4. **Identify Outliers**: Go through your dataset and identify data points with modified Z-scores greater than the chosen threshold. These are your outliers.

5. **Remove or Handle Outliers**: As with the standard Z-score method, you can choose to either remove these outliers from your dataset or handle them differently based on your analysis needs.

The key difference between the modified Z-score method and the standard Z-score method is the use of the median and MAD instead of the mean and standard deviation. This makes the modified Z-score method robust against outliers and works well with datasets that have non-normal or heavy-tailed distributions.

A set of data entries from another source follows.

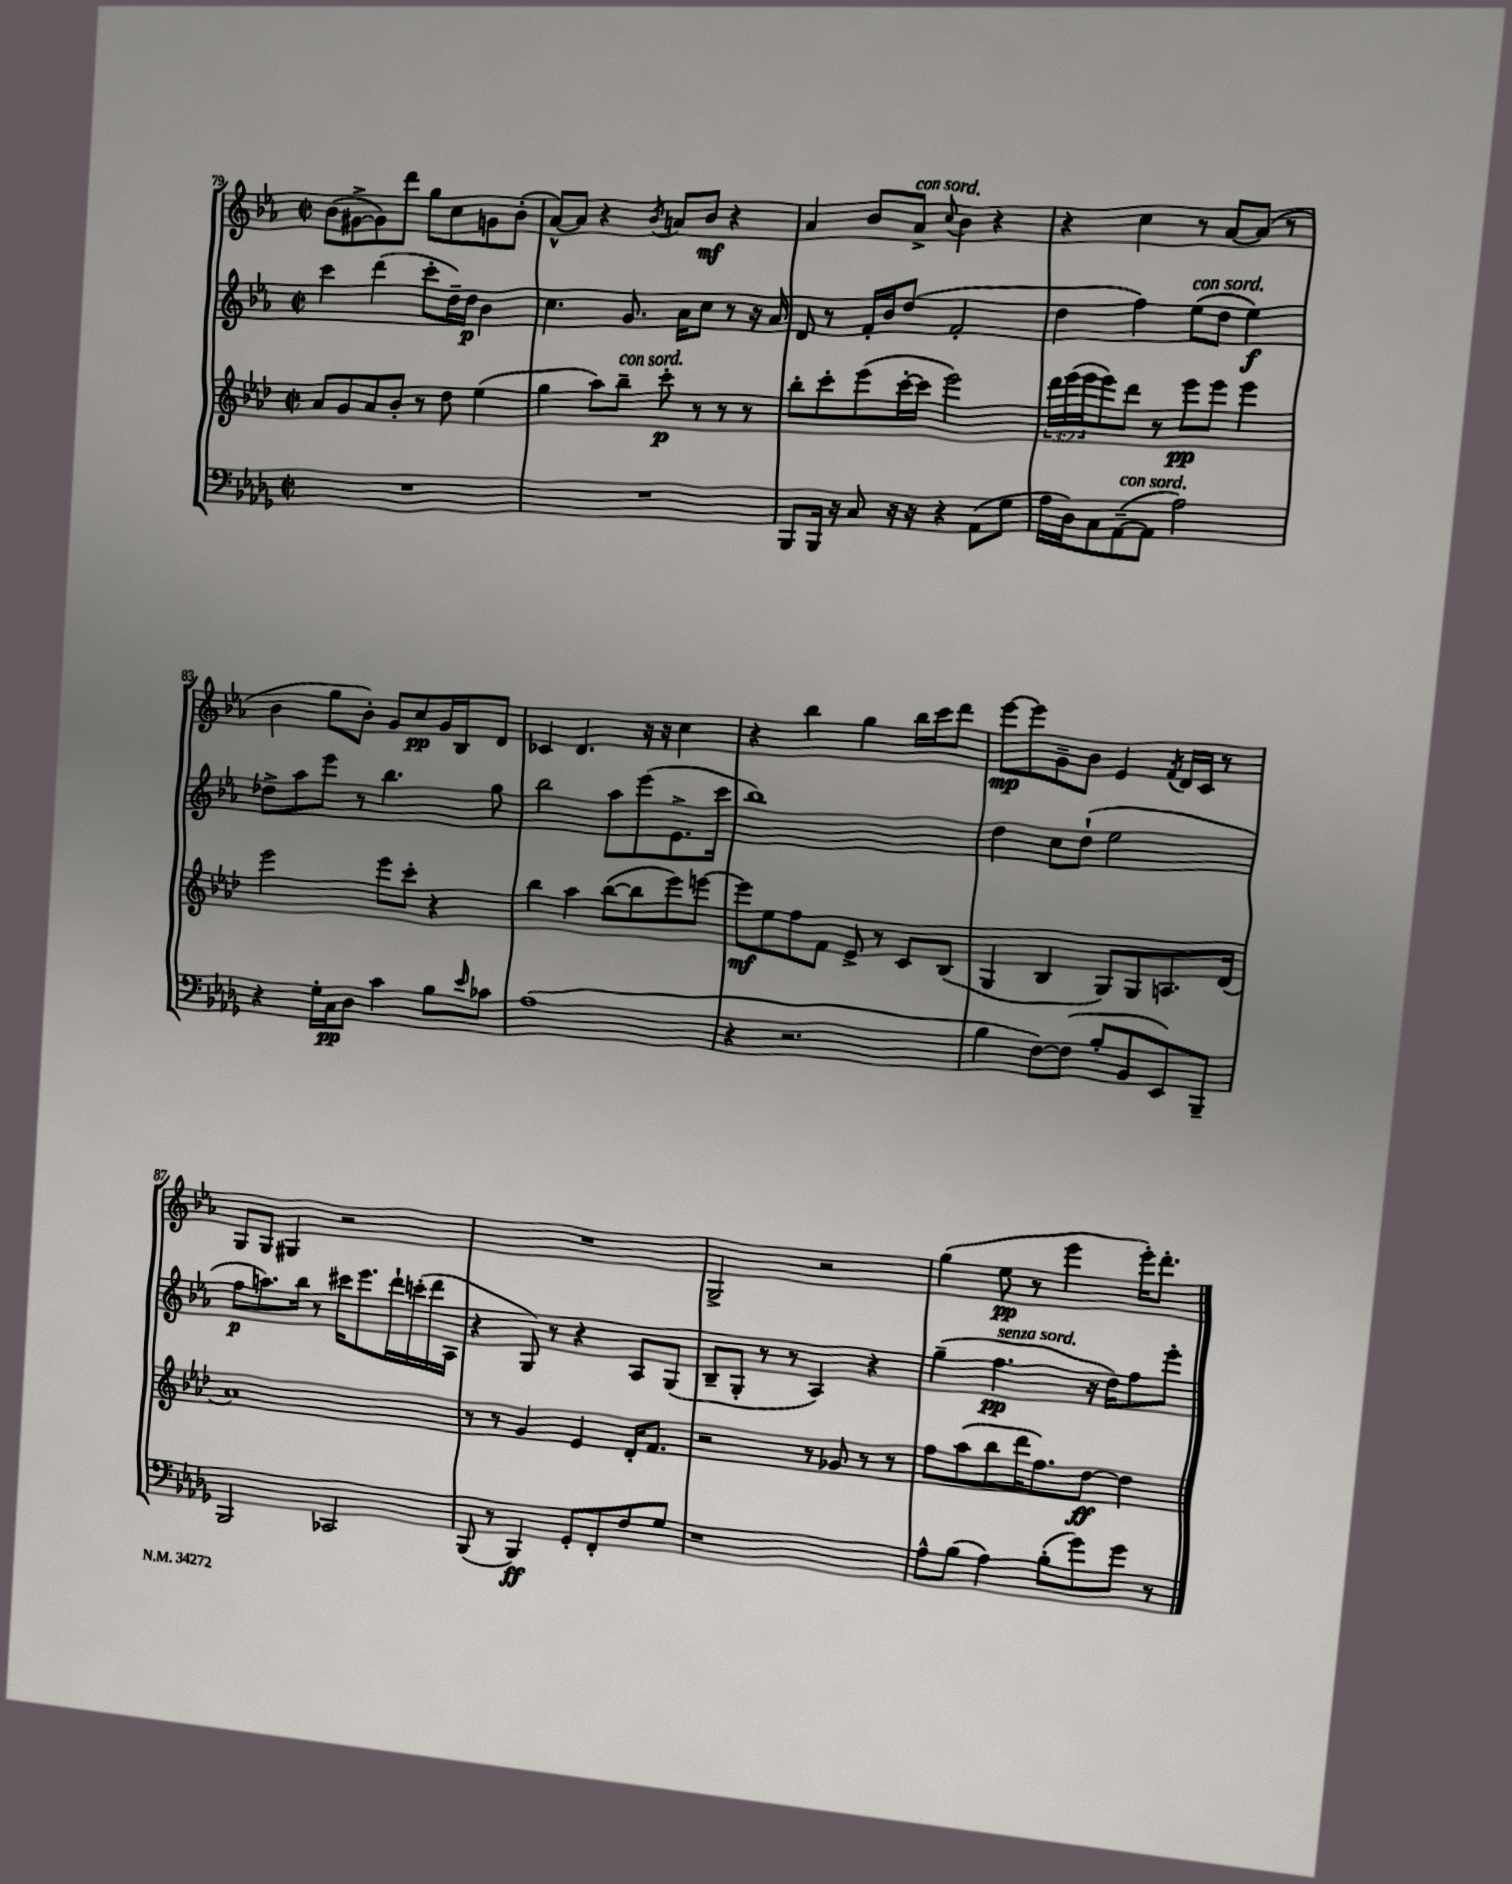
<<
\new StaffGroup <<
\new Staff = "s0" {
    \clef treble \key ees \major \defaultTimeSignature \time 2/2
    bes'8( gis'8~-> gis'8) d'''8 g''8 c''8 g'8 bes'8-.( |
    aes'8~-^) aes'8 r4 \acciaccatura { bes'8 } a'8 bes'8\mf r4 |
    aes'4 bes'8 aes'8->^\markup { \italic "con sord." } \appoggiatura { c''8 } bes'4 r4 |
    r4 c''4 r8 aes'8~ aes'8( r8 |
    bes'4 g''8 bes'8-.) g'8 c''8\pp g'16 bes16 d'8 |
    ces'4 d'4. r16 r16 c''4 |
    r4 bes''4 g''4 bes''16 c'''16 d'''8 |
    ees'''8~\mp ees'''8 g'8-- bes'8 ees'4 \acciaccatura { f'8 } d'16 c'16 r8 |
    g8 g8 gis4 r2 |
    R1 |
    g2-> r2 |
    g''4( ees''8\pp r8 ees'''4 ees'''16-.) d'''8.-. \bar "|." |
}
\new Staff = "s1" {
    \clef treble \key ees \major \defaultTimeSignature \time 2/2
    c'''4 d'''4( c'''8-. d''16--) d''16\p bes'4 |
    c''4. g'8. aes'16 c''8 r8 r16 aes'16 |
    d'8 r8 f'16-. bes'16 d''8( f'2-. |
    d''4 f''4) ees''8^\markup { \italic "con sord." }( d''8 ees''4\f) |
    des''8-> aes''8 ees'''8 r8 bes''4. g''8 |
    bes''2 aes''8 ees'''8( ees'8.-> c'''16 |
    bes''1) |
    d''4 c''8 d''8-!( ees''2 |
    f''8\p a''8.) bes''16 r8 cis'''16 ees'''8. d'''16-! c'''16-.( d'''16 aes16 |
    r4 g8) r8 r4 aes8 g8( |
    bes8-- g8-. r8 r8 aes4) r4 |
    g''4--( f''4.\pp^\markup { \italic "senza sord." } r16 d''16) f''8 ees'''8-. \bar "|." |
}
\new Staff = "s2" {
    \clef treble \key aes \major \defaultTimeSignature \time 2/2 \override Staff.TupletNumber.text = #tuplet-number::calc-fraction-text
    aes'8 g'8 aes'8 bes'8-. r8 des''8 ees''4( |
    g''4 aes''8) bes''8--^\markup { \italic "con sord." } c'''8-.\p r8 r8 r8 |
    bes''8-. c'''8-. ees'''8( c'''16~-. c'''16 ees'''2) |
    \tuplet 3/2 { des'''16 ees'''16( ees'''16 } ees'''8) des'''8 r8 ees'''8\pp ees'''8 ees'''4 |
    ees'''2 ees'''8 c'''8-. r4 |
    bes''4 aes''4 bes''8~( bes''8 ees'''8) e'''8~ |
    e'''8\mf ees''8 f''8 f'8 ees'8-> r8 c'8 bes8( |
    g4 bes4 g8) g8 a8. des'16( |
    aes'1) |
    r8 r8 g'4 ees'4 des'16-. f'8. |
    r2 r8 ges'8 r8 r8 |
    f''8 aes''8( bes''8 des'''16 f''8.) des''8~\ff des''4 \bar "|." |
}
\new Staff = "s3" {
    \clef bass \key des \major \defaultTimeSignature \time 2/2
    R1 |
    R1 |
    bes,,8 bes,,16 r16 c8 r16 r16 r4 aes,8( ges8 |
    aes16 des16) c8 aes,8~--^\markup { \italic "con sord." }( aes,8 aes2) |
    r4 ges16-. c16\pp des8 c'4 bes8 \grace { ees'16 } ces'8 |
    aes1( |
    r4 r2. |
    bes4 f8~) f8( bes8-. bes,8 ees,8) bes,,8-- |
    bes,,2 ces,2 |
    bes,,8( r8 bes,,4\ff) ges,8-. f,8-. f8 ges8 |
    r1 |
    aes8-^ bes8( aes4) bes8-.( ges'8) ges'8 r8 \bar "|." |
}
>>
>>
\layout { \context { \Score currentBarNumber = #79 } }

Remember that the choice of the threshold value is important and should be determined based on your specific dataset and analysis goals. A lower threshold will be more conservative and flag fewer data points as outliers, while a higher threshold will be more aggressive in identifying outliers. It's often a good practice to visually inspect your data and consider domain knowledge when selecting an appropriate threshold.